According to CertiK’s April 28 report, stablecoin regulation is moving from the design stage into implementation, and major jurisdictions have begun enforcing binding frameworks, including the U.S. “Guiding and Establishing the Stablecoin National Innovation Act (GENIUS Act)” and the EU’s “Markets in Crypto-Assets Regulation (MiCA).”
CertiK’s report explains that the Basel Committee’s prudential standards for crypto assets are planned to take effect on January 1, 2026: assets in Group 2 (including BTC and ETH) face capital occupancy requirements of nearly 100%; assets in Group 1 (including tokenized traditional instruments and eligible stablecoins) apply risk-weight standards.
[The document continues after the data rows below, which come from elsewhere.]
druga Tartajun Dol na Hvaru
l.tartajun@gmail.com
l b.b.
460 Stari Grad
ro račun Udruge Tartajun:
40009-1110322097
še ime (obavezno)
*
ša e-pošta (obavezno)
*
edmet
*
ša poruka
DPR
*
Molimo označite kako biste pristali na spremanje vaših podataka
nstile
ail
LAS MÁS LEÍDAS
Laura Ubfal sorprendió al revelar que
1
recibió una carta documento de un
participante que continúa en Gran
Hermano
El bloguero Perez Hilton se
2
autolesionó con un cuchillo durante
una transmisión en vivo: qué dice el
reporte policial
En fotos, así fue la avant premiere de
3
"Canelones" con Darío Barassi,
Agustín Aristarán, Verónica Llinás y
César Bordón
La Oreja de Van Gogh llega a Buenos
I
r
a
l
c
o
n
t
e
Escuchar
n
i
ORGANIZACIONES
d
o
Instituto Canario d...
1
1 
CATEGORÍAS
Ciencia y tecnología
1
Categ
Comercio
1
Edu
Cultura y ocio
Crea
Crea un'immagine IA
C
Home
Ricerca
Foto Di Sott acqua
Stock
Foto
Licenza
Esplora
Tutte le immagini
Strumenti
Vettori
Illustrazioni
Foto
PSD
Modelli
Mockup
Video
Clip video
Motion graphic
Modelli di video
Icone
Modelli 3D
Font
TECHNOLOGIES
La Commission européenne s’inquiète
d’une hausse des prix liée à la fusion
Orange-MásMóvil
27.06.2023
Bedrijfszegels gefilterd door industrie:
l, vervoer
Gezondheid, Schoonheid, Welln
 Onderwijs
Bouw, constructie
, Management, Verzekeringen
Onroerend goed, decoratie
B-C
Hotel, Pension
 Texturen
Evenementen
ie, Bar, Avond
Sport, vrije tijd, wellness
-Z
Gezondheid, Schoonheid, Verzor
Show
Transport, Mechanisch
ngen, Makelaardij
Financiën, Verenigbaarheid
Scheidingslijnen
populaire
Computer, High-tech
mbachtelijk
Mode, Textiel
A spokesperson for CertiK’s research team, speaking in an interview with Cointelegraph, said that banks managing digital assets under the oversight of regulators in Singapore and the EU have applied the above adjusted enforcement requirements.
According to CertiK’s April 28 report, after analyzing the top 100 most heavily targeted protocols, it found that 80% of the protocols had never undergone formal security audits before being attacked, and unaudited protocols accounted for 89.2% of the total loss value. By loss type, events where infrastructure was breached—such as incidents involving private key theft and access control failures—accounted for 76% of losses in 2025 when calculated by value.
In comments to Cointelegraph, a spokesperson for CertiK’s research team said that security audits are shifting from voluntary best practices to statutory or quasi-statutory requirements in major jurisdictions, and are expected to be implemented within two years. When regulators require annual testing or source code reviews, they typically do not specify specific scope to avoid limiting the assessment coverage.
According to CertiK’s April 28 report, SEC fines targeting crypto assets fell 97% year over year in 2025 to $142 million. In the same period, DOJ and FinCEN’s AML fines totaled $900 million, accompanied by an over-400% year-over-year increase in crypto transaction volume related to sanctions, reflecting a shift in enforcement focus from disclosure violations to transaction monitoring and compliance controls.
According to CertiK’s April 28 report, OKX reached a $504 million settlement with the DOJ in February 2025; KuCoin paid $297 million in January 2025; both involve unlicensed money transmission businesses and violations of the Bank Secrecy Act.
According to CertiK’s April 28 report, among the top 100 protocols most heavily attacked, 80% had never undergone formal security audits before the attacks, and unaudited protocols accounted for 89.2% of the total loss value. In 2025, 76% of losses by value came from attacks on infrastructure such as private key theft and access control failures.